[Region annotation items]
※
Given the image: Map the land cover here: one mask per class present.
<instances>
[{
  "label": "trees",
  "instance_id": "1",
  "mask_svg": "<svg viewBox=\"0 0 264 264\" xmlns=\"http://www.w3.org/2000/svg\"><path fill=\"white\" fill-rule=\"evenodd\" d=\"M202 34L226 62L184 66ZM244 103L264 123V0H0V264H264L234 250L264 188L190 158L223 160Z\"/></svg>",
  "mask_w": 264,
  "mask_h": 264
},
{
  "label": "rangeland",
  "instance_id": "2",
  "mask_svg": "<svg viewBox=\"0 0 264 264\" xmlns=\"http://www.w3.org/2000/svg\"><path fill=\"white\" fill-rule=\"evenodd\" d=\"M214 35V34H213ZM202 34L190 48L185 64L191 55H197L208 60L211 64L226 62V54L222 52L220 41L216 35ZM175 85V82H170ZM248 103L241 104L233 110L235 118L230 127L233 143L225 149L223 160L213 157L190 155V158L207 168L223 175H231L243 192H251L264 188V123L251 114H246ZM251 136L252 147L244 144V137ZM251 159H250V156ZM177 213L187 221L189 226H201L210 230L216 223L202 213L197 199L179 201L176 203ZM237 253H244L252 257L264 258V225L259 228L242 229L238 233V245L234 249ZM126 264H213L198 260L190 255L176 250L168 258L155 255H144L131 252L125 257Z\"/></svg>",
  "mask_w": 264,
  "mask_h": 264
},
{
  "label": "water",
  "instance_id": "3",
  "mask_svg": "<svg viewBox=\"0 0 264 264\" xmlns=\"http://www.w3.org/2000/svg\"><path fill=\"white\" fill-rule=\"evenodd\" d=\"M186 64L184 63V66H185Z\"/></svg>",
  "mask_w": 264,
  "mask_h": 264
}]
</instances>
※
- **Given problem**
Reproduce these lines without any changes, covering every record in full.

- **Response**
Given the image: Map the land cover here: one mask per class present.
<instances>
[{
  "label": "trees",
  "instance_id": "1",
  "mask_svg": "<svg viewBox=\"0 0 264 264\" xmlns=\"http://www.w3.org/2000/svg\"><path fill=\"white\" fill-rule=\"evenodd\" d=\"M202 34L226 62L184 66ZM244 103L264 123V0H0V264H264L234 250L264 188L190 158L223 160Z\"/></svg>",
  "mask_w": 264,
  "mask_h": 264
},
{
  "label": "rangeland",
  "instance_id": "2",
  "mask_svg": "<svg viewBox=\"0 0 264 264\" xmlns=\"http://www.w3.org/2000/svg\"><path fill=\"white\" fill-rule=\"evenodd\" d=\"M214 35V34H213ZM202 34L190 48L185 64L191 55H197L208 60L211 64L226 62V54L222 52L220 41L216 35ZM175 85V82H170ZM248 103L241 104L233 110L235 118L230 127L233 143L225 149L223 160L213 157L190 155V158L207 168L223 175H231L243 192H251L264 188V123L251 114H246ZM251 136L252 147L244 144V137ZM251 159H250V156ZM177 213L187 221L189 226H201L210 230L216 223L202 213L197 199L179 201L176 203ZM237 253H244L252 257L264 258V225L259 228L242 229L238 233V245L234 249ZM126 264H213L198 260L190 255L176 250L168 258L155 255H144L131 252L125 257Z\"/></svg>",
  "mask_w": 264,
  "mask_h": 264
},
{
  "label": "water",
  "instance_id": "3",
  "mask_svg": "<svg viewBox=\"0 0 264 264\" xmlns=\"http://www.w3.org/2000/svg\"><path fill=\"white\" fill-rule=\"evenodd\" d=\"M186 64L184 63V66H185Z\"/></svg>",
  "mask_w": 264,
  "mask_h": 264
}]
</instances>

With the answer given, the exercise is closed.